With respect to the project financing, a portion of MMB's 2010 project financing facilities (the “2010 Project Financing”) provided by the Export‐Import Bank of the United States (“US EXIM”) to MMB was renegotiated under Korean leadership. In September 2010, US EXIM, the largest lender in the 2010 Project Financing, agreed to provide MMB with an approximately US$419 million loan facility for the construction and development of the Boleo project (the “Original US EXIM Facility”). The Original US EXIM Facility was terminated in late 2012 and KORES negotiated a new approximately US$419 million facility with US EXIM, to be used to finance further construction and development of the Boleo project.

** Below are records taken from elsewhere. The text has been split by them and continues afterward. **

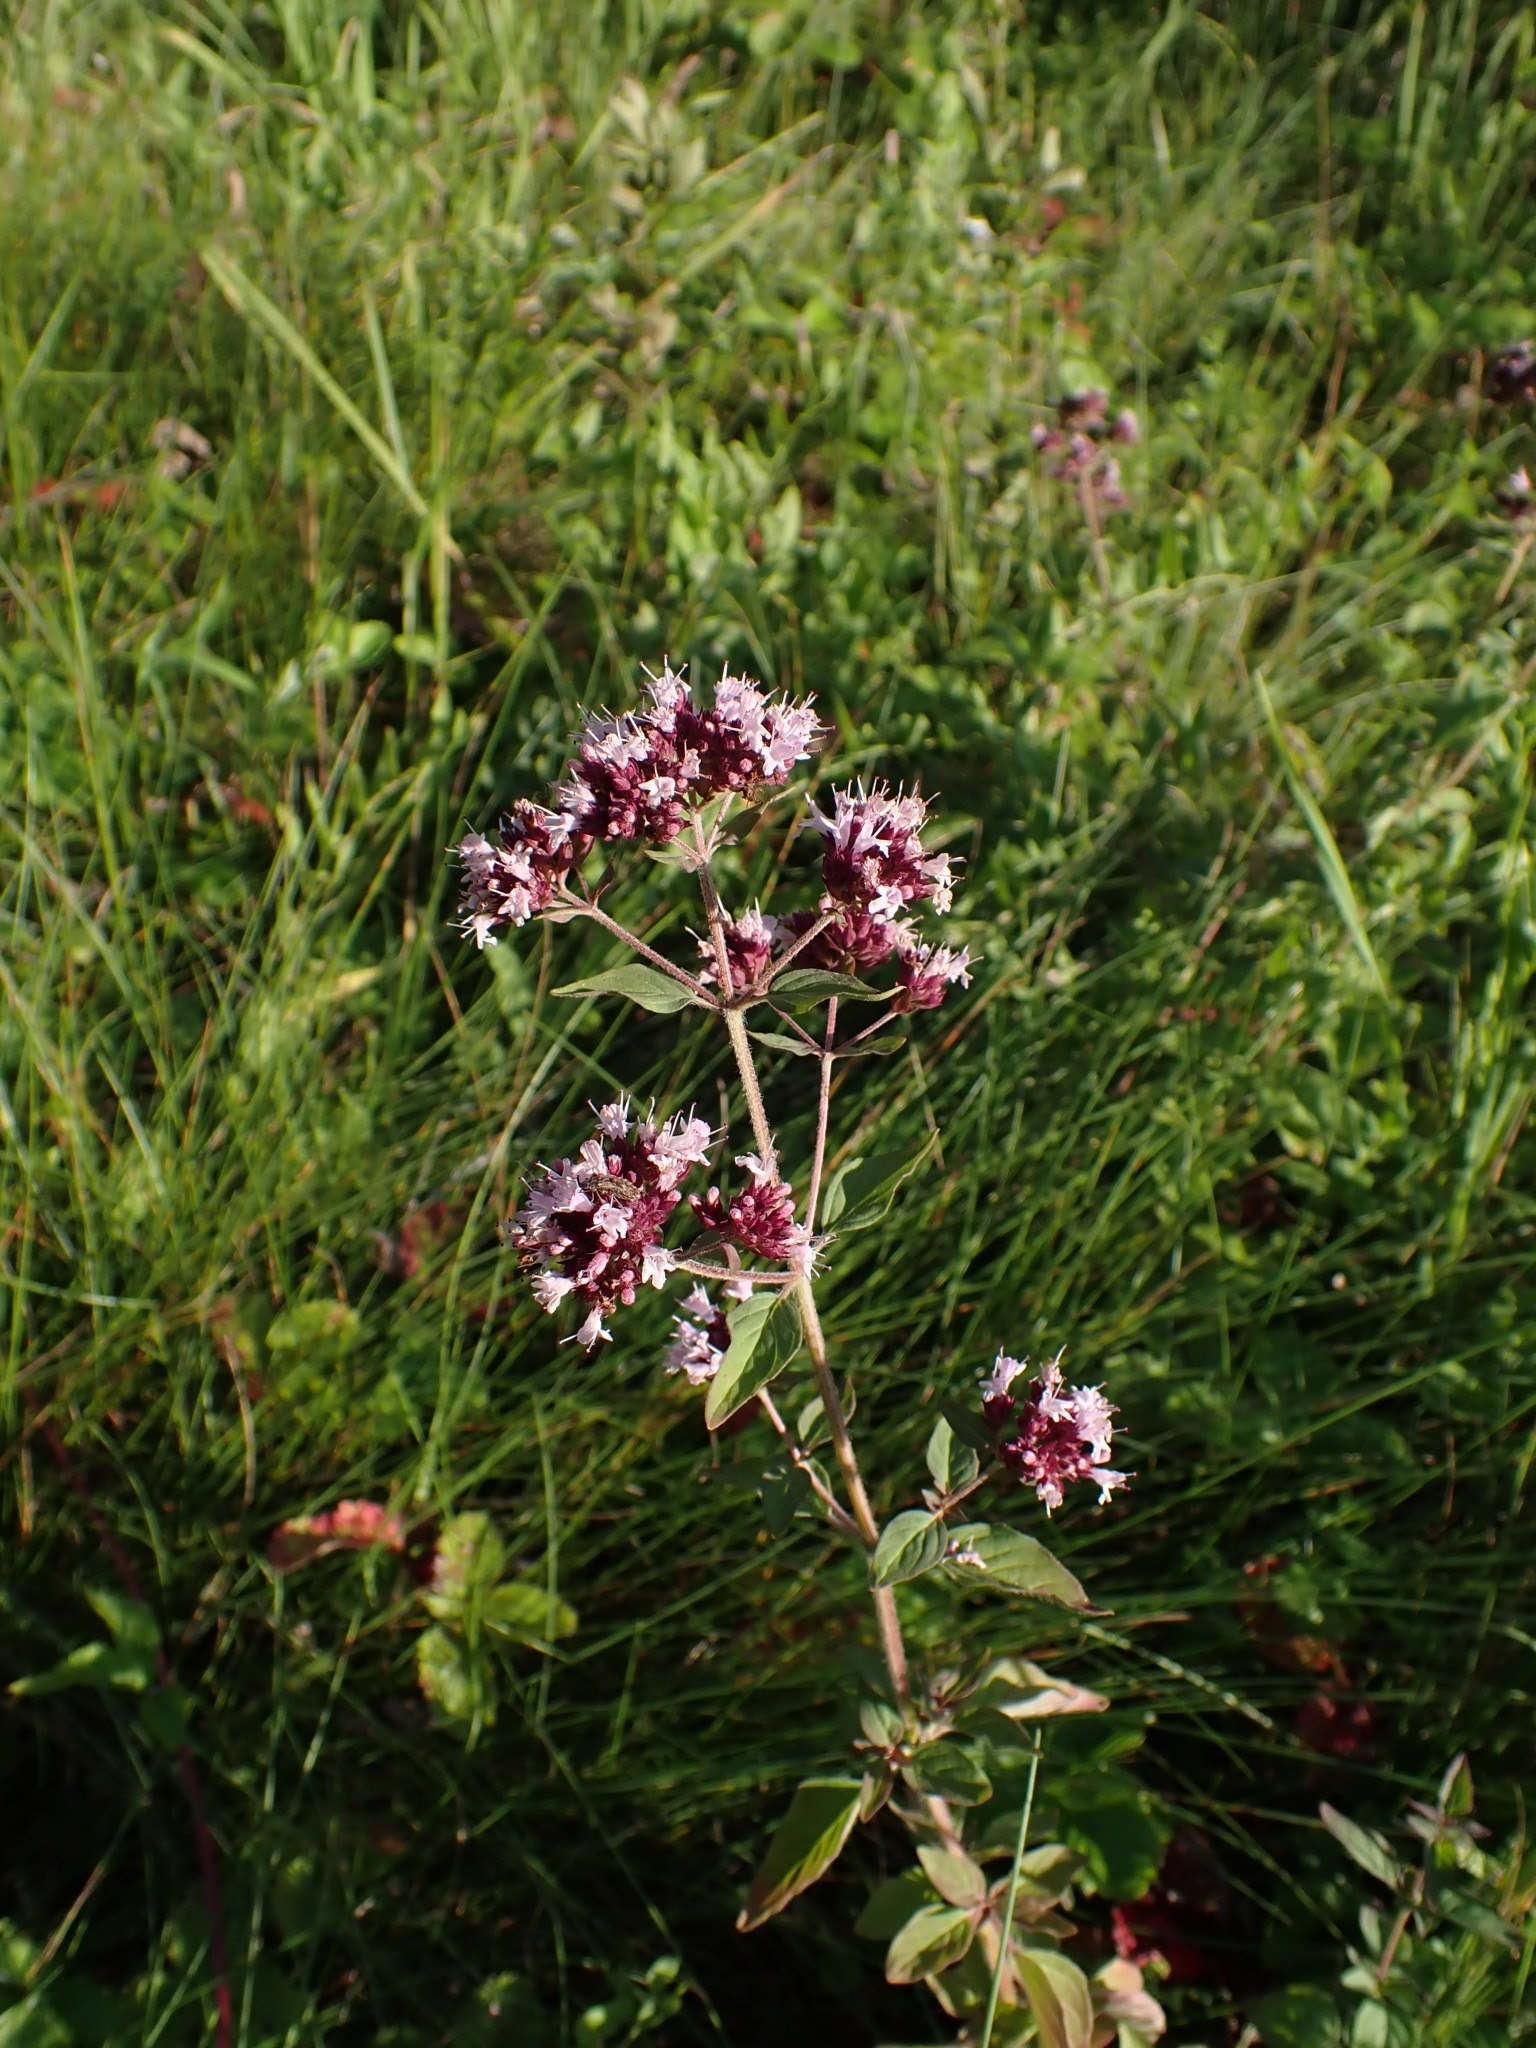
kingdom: Plantae
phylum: Tracheophyta
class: Magnoliopsida
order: Lamiales
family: Lamiaceae
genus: Origanum
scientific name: Origanum vulgare
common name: Wild marjoram
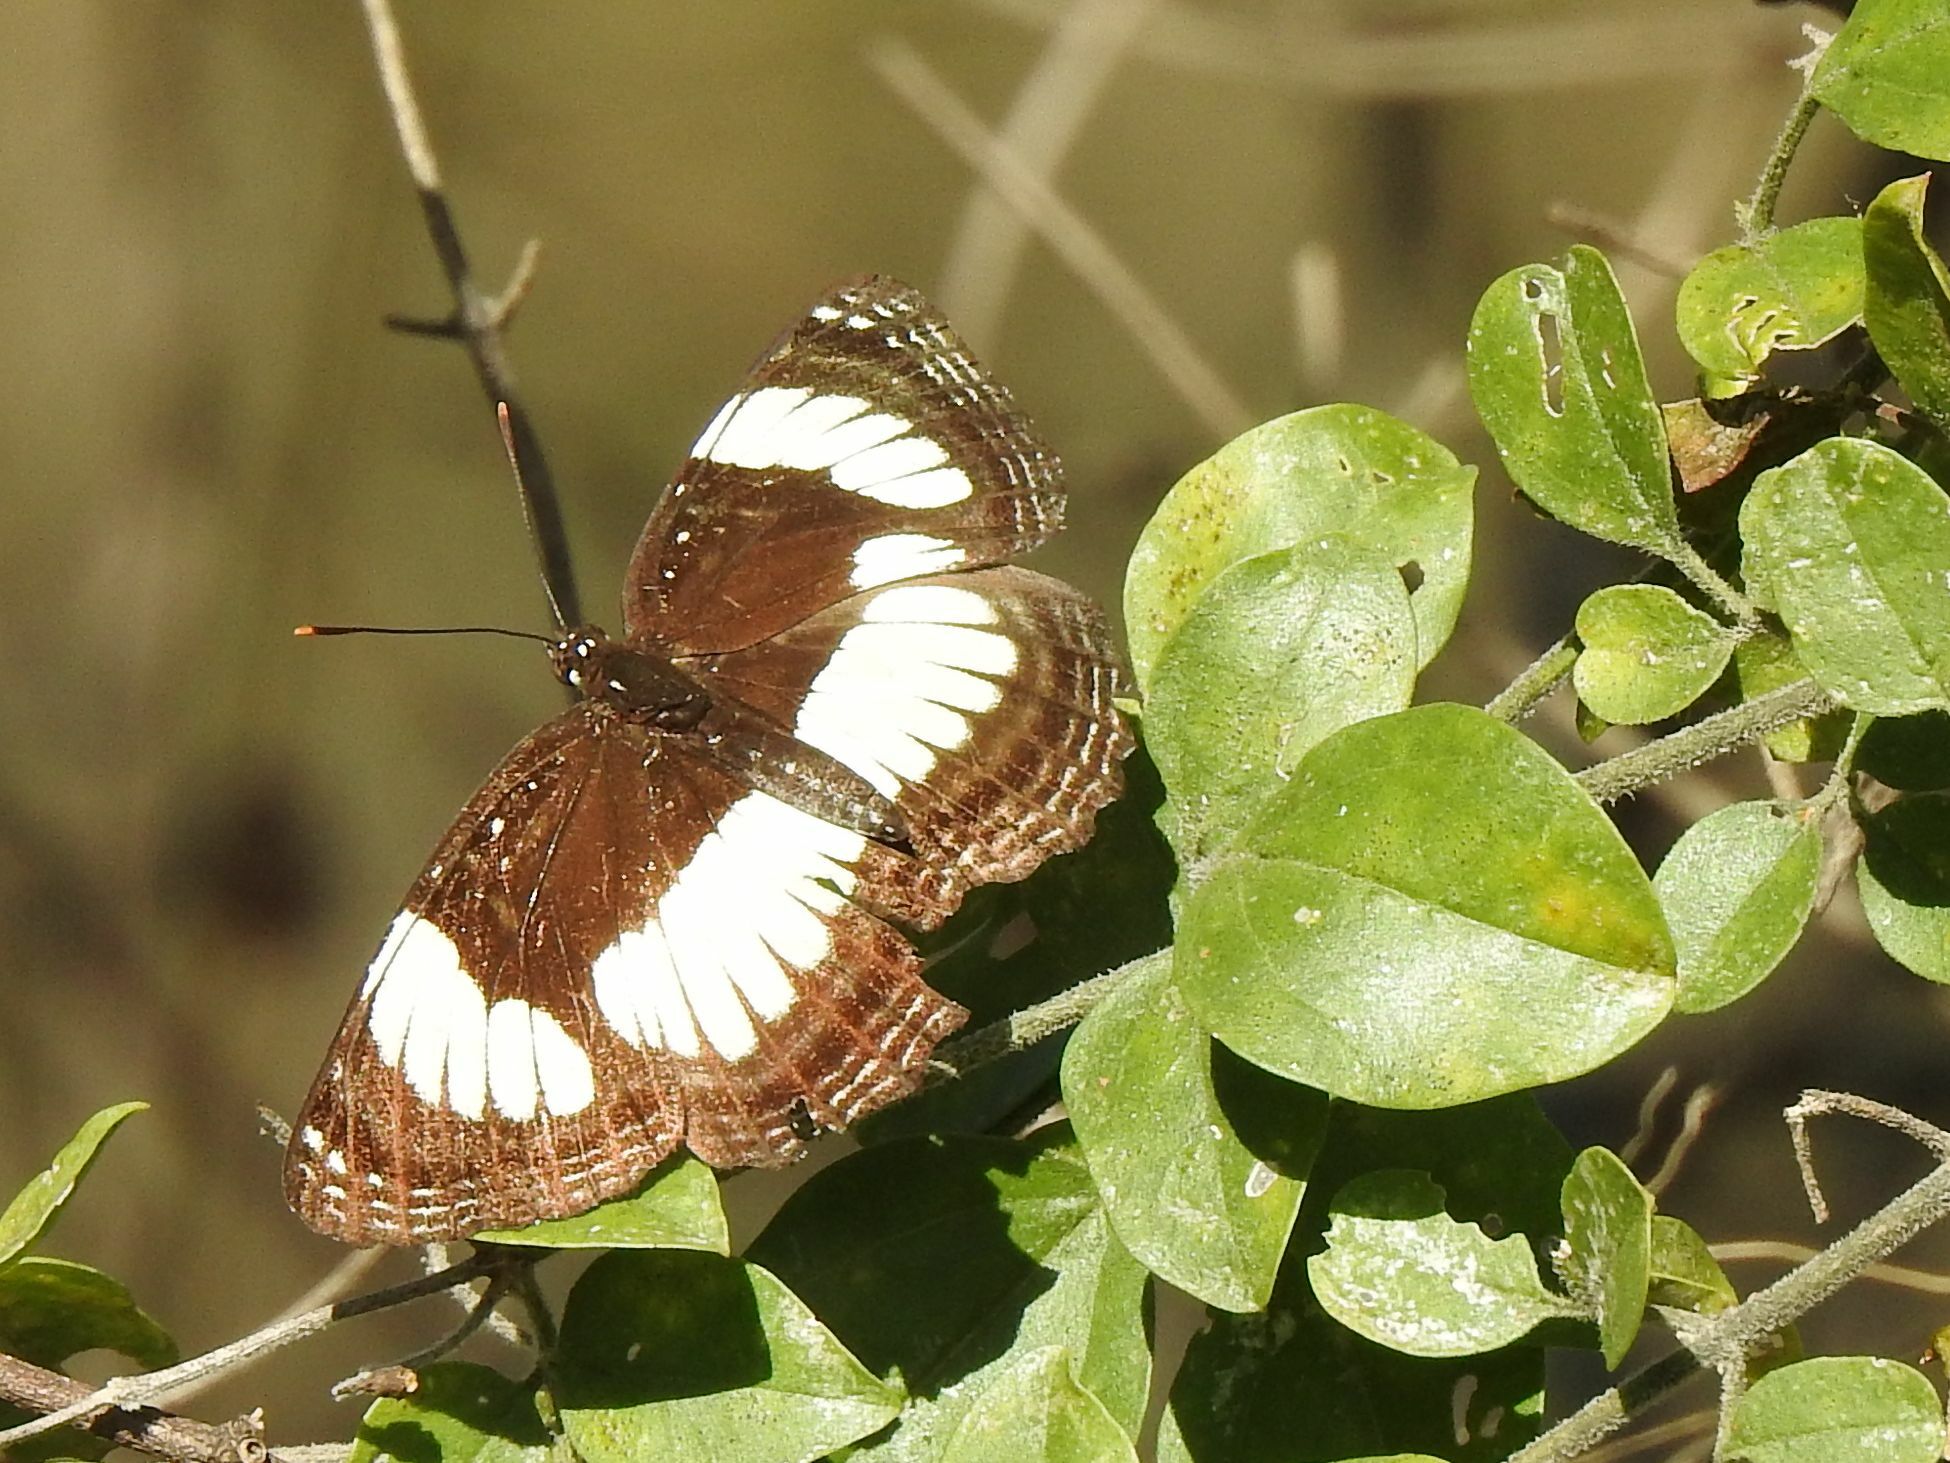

In January 2015, production started in El Boleo, after the Canadian Baja Mining Corp fought hard to find investors to keep the project running. The industrial complex was delivered 18 months late, and the budget went off limit by $750 million. In 2017, the output of the site was much lower than predicted, which led the company to lower its future production expectations.

==Geology==
The ore (mineralization) occurs in a strata bound form known as mantos in El Boleo Formation which is a range of clastic sedimentary rocks from siltstone to sandstones, with some claystone. They were deposited in the late Miocene in deltas and near-shore shallow marine basins. Resting unconformably above the El Boleo Formation are the Gloria, Infierno and Santa Rosalía Formations of the Pliocene and Pleistocene.

==Incidents==
In 2014, Hurricane Odile hit the shores of Baja California Sur. The Korean manager of the El Boleo mining company, Kyong Jim Park, was killed when his vehicle was swept away by a river, and another Korean executive of the company was reported missing.